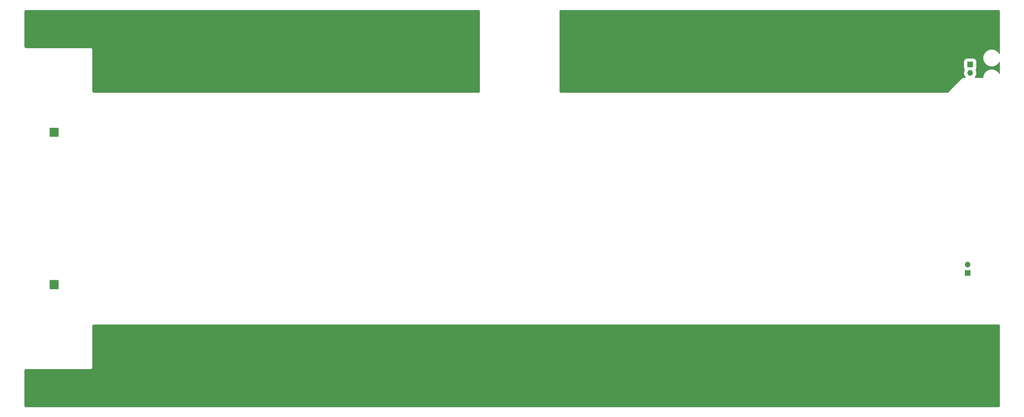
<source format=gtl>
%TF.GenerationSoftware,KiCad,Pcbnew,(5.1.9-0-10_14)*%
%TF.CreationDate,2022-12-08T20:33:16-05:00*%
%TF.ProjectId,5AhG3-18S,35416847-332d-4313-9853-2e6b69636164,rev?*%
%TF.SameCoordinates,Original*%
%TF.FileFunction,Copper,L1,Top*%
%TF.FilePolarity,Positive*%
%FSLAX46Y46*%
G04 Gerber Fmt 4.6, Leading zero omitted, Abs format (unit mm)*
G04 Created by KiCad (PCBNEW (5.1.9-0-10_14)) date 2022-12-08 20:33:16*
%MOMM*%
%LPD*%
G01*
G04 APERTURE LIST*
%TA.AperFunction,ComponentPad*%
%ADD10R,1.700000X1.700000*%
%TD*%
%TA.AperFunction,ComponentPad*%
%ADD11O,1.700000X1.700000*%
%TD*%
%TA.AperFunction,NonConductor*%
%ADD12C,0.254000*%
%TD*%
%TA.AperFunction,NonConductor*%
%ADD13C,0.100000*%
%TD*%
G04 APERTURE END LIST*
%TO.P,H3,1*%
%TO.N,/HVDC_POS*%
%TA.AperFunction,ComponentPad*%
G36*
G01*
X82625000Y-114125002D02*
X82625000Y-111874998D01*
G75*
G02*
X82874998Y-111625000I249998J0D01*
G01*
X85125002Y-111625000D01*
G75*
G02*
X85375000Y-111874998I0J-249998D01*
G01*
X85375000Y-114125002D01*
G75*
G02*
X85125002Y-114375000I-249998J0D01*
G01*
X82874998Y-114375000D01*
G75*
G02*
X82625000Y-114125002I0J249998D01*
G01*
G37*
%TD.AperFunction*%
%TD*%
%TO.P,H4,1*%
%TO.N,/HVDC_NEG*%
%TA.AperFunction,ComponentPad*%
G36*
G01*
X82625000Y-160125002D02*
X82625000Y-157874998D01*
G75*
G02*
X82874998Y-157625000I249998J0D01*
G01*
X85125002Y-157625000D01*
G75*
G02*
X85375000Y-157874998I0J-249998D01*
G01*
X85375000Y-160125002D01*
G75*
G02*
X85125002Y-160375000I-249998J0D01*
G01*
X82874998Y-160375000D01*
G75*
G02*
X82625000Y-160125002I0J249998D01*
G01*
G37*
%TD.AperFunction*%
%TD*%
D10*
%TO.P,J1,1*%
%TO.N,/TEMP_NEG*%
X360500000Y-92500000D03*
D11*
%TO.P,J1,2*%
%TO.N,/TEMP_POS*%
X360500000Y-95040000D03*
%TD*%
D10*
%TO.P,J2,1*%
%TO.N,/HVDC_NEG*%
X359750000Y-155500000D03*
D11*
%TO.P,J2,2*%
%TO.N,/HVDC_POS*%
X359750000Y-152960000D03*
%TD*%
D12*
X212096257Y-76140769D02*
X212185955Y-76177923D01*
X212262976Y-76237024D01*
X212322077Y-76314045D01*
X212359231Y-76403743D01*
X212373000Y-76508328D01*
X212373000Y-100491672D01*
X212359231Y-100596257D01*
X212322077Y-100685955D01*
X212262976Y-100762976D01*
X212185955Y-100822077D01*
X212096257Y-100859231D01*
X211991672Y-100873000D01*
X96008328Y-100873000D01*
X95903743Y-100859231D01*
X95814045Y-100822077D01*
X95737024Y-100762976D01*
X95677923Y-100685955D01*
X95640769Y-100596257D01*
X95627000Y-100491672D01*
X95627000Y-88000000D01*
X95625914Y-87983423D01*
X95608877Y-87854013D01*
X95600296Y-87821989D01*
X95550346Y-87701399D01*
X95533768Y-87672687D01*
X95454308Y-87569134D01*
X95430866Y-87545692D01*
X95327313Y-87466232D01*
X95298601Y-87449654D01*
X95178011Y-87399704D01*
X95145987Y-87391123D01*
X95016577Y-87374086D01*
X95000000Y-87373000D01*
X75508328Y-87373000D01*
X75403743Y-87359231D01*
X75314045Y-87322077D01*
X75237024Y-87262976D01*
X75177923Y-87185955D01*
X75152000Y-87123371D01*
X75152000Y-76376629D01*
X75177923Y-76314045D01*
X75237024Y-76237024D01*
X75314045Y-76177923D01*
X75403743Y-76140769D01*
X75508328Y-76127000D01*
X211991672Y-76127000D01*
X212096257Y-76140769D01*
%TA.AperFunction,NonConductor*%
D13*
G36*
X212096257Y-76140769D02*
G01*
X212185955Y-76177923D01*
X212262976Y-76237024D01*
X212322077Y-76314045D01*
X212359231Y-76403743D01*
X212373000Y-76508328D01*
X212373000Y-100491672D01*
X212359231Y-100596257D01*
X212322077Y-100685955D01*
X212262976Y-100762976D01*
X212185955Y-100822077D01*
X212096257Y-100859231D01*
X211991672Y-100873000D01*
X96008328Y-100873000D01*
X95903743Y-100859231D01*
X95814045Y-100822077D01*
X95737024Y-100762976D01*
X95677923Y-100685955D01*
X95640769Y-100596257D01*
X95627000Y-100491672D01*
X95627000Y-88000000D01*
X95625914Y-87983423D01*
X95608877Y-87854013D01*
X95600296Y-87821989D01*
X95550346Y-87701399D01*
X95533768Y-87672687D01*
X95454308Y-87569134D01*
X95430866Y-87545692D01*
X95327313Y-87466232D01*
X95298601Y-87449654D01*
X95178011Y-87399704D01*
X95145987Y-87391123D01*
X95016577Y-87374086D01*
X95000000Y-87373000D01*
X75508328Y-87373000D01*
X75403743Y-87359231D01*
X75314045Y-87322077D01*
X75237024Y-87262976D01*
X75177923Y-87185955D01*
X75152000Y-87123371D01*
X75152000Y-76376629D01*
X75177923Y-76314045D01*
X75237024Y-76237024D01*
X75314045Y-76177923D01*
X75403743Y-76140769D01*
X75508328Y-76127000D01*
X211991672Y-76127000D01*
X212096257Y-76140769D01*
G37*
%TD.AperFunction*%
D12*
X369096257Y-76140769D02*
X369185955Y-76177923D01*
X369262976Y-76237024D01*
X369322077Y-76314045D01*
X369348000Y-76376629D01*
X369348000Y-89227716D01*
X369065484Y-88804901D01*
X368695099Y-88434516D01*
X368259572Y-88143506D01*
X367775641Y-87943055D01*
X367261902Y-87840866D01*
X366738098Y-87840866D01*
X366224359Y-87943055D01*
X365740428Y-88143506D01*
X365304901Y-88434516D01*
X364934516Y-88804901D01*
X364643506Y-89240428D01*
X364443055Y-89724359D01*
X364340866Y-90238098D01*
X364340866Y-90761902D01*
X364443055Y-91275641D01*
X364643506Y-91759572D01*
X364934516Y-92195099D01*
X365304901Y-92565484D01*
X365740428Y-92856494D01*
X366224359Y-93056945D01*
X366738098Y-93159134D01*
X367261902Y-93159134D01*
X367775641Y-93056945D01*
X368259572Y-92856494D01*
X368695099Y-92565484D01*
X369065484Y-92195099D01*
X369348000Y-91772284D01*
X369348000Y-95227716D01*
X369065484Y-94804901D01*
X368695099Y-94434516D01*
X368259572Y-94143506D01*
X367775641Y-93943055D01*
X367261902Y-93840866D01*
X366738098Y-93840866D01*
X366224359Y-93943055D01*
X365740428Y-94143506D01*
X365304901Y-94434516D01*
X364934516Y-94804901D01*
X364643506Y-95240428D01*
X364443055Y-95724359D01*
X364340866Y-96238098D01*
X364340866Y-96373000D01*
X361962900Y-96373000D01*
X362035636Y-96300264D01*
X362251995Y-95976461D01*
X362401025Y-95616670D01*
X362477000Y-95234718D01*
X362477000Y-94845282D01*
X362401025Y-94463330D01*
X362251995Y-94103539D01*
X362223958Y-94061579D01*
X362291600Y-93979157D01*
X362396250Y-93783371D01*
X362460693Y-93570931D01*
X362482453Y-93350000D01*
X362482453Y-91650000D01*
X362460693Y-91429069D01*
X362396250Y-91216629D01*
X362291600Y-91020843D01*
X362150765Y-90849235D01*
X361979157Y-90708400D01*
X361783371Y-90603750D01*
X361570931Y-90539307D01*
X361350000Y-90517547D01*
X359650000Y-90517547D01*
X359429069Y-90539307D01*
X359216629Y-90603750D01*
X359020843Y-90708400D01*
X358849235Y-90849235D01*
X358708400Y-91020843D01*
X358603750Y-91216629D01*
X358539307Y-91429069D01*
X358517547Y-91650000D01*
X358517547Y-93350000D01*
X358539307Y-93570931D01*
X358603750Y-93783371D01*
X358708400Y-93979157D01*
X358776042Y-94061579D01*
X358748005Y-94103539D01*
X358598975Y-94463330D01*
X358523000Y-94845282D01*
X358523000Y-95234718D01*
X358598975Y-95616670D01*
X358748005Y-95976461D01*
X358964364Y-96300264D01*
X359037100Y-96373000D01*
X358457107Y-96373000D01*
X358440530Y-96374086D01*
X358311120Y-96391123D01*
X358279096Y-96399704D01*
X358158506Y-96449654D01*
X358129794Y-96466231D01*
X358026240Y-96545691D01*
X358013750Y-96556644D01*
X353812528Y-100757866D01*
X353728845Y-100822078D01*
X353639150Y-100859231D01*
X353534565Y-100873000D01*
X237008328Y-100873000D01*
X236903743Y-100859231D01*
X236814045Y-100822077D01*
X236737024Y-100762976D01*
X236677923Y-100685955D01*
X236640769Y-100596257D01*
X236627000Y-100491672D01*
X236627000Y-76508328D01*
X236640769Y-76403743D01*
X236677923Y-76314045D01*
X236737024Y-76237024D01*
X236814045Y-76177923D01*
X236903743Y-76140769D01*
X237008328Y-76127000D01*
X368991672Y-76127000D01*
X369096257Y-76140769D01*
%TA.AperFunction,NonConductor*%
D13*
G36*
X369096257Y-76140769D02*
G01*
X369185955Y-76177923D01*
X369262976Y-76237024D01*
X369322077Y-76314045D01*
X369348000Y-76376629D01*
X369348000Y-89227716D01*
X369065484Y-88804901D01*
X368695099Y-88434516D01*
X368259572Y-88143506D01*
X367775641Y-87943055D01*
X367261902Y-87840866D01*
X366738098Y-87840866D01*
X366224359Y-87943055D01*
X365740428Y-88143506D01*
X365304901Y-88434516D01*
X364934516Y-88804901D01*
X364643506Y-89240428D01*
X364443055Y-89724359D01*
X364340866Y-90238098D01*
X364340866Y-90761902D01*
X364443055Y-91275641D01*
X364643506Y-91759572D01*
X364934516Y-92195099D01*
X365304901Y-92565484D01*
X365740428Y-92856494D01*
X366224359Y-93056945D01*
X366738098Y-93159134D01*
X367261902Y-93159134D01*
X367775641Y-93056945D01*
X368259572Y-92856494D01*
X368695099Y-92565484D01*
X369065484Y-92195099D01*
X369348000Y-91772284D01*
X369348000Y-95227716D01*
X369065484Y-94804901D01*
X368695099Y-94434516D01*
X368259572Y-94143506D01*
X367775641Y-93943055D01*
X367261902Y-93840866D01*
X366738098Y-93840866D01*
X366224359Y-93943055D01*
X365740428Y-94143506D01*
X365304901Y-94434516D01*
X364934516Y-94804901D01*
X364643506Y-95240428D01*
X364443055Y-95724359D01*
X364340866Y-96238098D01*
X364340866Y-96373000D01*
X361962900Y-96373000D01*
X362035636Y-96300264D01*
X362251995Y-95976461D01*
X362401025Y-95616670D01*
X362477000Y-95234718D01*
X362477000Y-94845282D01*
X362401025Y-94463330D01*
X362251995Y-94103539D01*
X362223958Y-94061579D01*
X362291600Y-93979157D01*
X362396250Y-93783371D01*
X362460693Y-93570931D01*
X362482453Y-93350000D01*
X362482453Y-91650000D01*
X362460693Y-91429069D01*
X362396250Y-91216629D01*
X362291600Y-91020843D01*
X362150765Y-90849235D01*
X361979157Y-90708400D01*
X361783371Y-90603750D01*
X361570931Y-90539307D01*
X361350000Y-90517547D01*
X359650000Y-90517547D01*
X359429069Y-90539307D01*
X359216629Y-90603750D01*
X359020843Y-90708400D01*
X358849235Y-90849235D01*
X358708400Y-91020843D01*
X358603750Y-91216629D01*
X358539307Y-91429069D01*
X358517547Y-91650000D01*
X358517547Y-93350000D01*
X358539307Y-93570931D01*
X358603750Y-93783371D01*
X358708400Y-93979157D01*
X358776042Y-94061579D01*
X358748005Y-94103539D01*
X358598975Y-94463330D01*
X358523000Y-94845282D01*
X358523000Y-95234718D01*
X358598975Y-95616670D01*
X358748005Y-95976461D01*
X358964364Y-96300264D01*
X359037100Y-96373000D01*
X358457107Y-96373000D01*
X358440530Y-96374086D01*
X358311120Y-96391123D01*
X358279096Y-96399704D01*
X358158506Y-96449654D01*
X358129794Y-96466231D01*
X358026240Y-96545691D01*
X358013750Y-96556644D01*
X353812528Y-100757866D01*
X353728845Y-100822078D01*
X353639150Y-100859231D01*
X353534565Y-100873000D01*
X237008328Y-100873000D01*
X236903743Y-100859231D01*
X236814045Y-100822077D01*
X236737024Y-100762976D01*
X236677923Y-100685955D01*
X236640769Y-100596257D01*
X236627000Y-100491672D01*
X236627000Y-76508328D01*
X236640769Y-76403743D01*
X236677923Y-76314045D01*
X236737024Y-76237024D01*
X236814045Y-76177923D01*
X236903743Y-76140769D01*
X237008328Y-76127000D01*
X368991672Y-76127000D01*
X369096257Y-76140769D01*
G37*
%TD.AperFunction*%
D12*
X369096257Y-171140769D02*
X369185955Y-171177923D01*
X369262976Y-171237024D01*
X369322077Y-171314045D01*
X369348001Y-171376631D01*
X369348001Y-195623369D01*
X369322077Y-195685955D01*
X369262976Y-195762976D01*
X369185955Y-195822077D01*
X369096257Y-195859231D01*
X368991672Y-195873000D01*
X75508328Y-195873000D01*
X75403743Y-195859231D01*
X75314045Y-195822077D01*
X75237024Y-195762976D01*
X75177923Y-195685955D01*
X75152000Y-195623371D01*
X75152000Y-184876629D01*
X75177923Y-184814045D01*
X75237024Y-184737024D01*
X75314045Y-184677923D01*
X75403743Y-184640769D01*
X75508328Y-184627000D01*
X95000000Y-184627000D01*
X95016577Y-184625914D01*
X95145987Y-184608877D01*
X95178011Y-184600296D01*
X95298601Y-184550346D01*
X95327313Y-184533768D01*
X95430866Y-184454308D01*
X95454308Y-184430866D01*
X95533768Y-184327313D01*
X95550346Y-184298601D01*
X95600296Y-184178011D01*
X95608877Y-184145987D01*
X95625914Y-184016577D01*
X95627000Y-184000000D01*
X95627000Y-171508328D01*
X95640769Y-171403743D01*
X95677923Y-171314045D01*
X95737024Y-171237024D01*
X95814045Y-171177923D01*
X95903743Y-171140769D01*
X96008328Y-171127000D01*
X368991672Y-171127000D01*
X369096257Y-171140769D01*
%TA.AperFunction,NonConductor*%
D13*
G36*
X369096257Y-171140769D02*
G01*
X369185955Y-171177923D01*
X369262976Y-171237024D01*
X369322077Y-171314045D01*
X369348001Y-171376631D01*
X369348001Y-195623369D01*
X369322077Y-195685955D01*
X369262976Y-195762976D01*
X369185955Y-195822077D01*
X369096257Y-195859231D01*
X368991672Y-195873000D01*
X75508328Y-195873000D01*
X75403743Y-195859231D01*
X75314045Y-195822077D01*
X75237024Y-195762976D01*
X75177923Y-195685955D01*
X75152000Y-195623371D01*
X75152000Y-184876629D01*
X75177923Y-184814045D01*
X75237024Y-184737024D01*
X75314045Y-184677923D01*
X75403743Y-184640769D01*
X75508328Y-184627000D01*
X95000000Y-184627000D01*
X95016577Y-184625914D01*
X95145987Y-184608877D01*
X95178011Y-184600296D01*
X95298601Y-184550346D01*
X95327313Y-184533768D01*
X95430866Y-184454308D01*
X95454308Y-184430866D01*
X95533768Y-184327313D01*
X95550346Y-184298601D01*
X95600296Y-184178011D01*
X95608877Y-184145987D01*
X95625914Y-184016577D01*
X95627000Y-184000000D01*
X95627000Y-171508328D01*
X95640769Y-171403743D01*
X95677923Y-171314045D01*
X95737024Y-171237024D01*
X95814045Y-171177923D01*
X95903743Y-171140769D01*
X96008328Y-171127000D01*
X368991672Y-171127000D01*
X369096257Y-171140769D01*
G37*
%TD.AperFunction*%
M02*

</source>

============================================================

Task goal
Only an exact copy is needed: the lines from the opening of the listing through the line with "X85375000Y-111874998I0J-249998D01*", both included, minus the pictures.

Written answer
<source format=gtl>
%TF.GenerationSoftware,KiCad,Pcbnew,(5.1.9-0-10_14)*%
%TF.CreationDate,2022-12-08T20:33:16-05:00*%
%TF.ProjectId,5AhG3-18S,35416847-332d-4313-9853-2e6b69636164,rev?*%
%TF.SameCoordinates,Original*%
%TF.FileFunction,Copper,L1,Top*%
%TF.FilePolarity,Positive*%
%FSLAX46Y46*%
G04 Gerber Fmt 4.6, Leading zero omitted, Abs format (unit mm)*
G04 Created by KiCad (PCBNEW (5.1.9-0-10_14)) date 2022-12-08 20:33:16*
%MOMM*%
%LPD*%
G01*
G04 APERTURE LIST*
%TA.AperFunction,ComponentPad*%
%ADD10R,1.700000X1.700000*%
%TD*%
%TA.AperFunction,ComponentPad*%
%ADD11O,1.700000X1.700000*%
%TD*%
%TA.AperFunction,NonConductor*%
%ADD12C,0.254000*%
%TD*%
%TA.AperFunction,NonConductor*%
%ADD13C,0.100000*%
%TD*%
G04 APERTURE END LIST*
%TO.P,H3,1*%
%TO.N,/HVDC_POS*%
%TA.AperFunction,ComponentPad*%
G36*
G01*
X82625000Y-114125002D02*
X82625000Y-111874998D01*
G75*
G02*
X82874998Y-111625000I249998J0D01*
G01*
X85125002Y-111625000D01*
G75*
G02*
X85375000Y-111874998I0J-249998D01*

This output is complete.